Their campaign also asserts the importance of getting the day off for all religious holidays. According to Naittalb, an excused absence is not enough because classes continue to be held and thus require students to work through their holiday. “I feel like that’s stressful and not fair to students,” Naittalb said.  

They also hope to create physical space for students to prioritize their mental health during the school day to engage in stress-relief activities. As students continue to juggle their various responsibilities, they believe it’s important for the school to make space for events that can serve as a break from the grind of college. 

The constitution outlines that each senator represents their class on one of the following committees: dining matters, student life, financial matters and academic life. Senators meet with relevant members of the administration to voice student concerns and change policies accordingly. 

The three converged with various levels of experience and motivations to run. Mohamud actively participated in her high school’s student council, which successfully advocated to replace her school’s racist mascot. Beshir noted that Simmons is more diverse than her high school and this increased diversity encouraged her to represent students of color and Muslims. Naittal wanted to improve Simmons, noting that it is a predominantly white institution, within the diverse city of Boston.  
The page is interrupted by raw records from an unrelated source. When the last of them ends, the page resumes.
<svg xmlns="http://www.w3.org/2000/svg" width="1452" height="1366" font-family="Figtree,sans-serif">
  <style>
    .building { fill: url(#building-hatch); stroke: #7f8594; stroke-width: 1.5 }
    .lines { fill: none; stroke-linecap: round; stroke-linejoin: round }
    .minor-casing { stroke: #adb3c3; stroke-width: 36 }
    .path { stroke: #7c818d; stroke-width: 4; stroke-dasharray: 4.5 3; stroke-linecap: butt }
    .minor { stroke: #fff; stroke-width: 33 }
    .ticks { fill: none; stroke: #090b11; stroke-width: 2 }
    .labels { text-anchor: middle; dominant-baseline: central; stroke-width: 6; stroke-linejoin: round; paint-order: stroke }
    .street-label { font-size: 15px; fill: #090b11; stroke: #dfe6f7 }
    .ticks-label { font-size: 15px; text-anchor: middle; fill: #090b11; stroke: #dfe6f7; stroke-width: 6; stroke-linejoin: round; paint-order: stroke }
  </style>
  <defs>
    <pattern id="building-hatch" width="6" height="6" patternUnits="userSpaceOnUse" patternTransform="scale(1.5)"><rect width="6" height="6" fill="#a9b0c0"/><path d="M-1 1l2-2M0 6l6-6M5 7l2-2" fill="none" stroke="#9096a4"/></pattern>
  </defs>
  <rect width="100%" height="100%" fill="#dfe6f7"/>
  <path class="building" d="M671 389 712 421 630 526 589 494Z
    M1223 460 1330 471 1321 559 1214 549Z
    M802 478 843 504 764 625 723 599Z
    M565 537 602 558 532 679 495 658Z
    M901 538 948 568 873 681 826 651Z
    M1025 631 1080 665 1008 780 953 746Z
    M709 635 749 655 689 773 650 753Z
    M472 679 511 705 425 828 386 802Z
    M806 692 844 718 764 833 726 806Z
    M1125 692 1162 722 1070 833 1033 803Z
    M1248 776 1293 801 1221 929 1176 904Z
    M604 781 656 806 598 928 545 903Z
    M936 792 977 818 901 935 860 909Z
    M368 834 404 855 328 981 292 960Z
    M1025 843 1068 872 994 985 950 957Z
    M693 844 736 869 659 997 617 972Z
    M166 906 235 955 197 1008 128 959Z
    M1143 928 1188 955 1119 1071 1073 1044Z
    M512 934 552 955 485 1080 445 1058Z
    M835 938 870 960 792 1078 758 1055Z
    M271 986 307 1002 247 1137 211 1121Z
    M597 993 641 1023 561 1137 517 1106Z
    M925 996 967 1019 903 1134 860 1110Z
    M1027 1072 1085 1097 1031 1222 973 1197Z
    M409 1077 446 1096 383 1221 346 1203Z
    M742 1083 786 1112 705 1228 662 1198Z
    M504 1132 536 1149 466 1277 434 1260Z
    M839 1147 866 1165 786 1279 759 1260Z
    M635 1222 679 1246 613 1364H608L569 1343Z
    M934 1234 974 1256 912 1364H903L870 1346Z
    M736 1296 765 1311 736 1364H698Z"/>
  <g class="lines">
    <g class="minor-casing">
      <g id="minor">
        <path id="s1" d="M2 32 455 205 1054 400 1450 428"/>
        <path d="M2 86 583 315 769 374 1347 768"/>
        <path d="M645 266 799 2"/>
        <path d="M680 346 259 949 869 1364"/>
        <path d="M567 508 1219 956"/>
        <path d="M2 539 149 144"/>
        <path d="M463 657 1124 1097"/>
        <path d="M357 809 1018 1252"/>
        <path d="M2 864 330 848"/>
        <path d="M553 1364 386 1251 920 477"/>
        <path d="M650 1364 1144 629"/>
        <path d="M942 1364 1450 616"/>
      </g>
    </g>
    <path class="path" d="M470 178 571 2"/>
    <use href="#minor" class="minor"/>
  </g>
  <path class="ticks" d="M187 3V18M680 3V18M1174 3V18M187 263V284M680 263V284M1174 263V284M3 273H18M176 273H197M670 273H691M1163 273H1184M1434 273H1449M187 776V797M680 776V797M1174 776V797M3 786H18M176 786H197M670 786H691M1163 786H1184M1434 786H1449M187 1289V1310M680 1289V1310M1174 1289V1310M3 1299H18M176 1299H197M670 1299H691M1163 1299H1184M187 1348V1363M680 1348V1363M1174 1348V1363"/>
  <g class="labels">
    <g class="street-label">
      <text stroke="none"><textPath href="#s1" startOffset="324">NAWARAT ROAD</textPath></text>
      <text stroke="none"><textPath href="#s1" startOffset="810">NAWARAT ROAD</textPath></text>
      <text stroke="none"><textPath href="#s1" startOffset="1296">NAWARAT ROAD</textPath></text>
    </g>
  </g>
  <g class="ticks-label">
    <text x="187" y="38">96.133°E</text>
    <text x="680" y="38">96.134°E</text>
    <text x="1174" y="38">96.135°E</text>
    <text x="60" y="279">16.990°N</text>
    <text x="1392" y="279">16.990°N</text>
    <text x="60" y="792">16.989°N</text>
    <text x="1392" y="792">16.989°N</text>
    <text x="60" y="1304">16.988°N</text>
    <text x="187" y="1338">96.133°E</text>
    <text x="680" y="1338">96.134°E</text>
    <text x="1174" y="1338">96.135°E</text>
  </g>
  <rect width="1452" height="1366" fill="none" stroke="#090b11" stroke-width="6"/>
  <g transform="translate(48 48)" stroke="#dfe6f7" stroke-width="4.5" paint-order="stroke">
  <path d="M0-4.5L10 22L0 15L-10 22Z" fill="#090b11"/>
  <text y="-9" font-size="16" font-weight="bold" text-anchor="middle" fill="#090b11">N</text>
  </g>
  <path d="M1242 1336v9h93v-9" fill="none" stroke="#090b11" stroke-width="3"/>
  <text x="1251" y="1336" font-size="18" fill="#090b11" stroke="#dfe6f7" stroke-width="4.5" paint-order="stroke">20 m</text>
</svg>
Their campaign name, ‘Hijabis for Senate,’ highlights the group’s passion to use their faith to guide their goals. According to Naittalb, Islam emphasizes the qualities that make a good senator— including keeping promises, showing kindness to all, and speaking up for the oppressed.

Ultimately, they hope to use their diversity to represent as many students as possible. “We can be outlets and advocates for different types of students, and we all have very diverse backgrounds and have learned so much in our past that we can bring to Simmons and share with each other,” Mohamud said.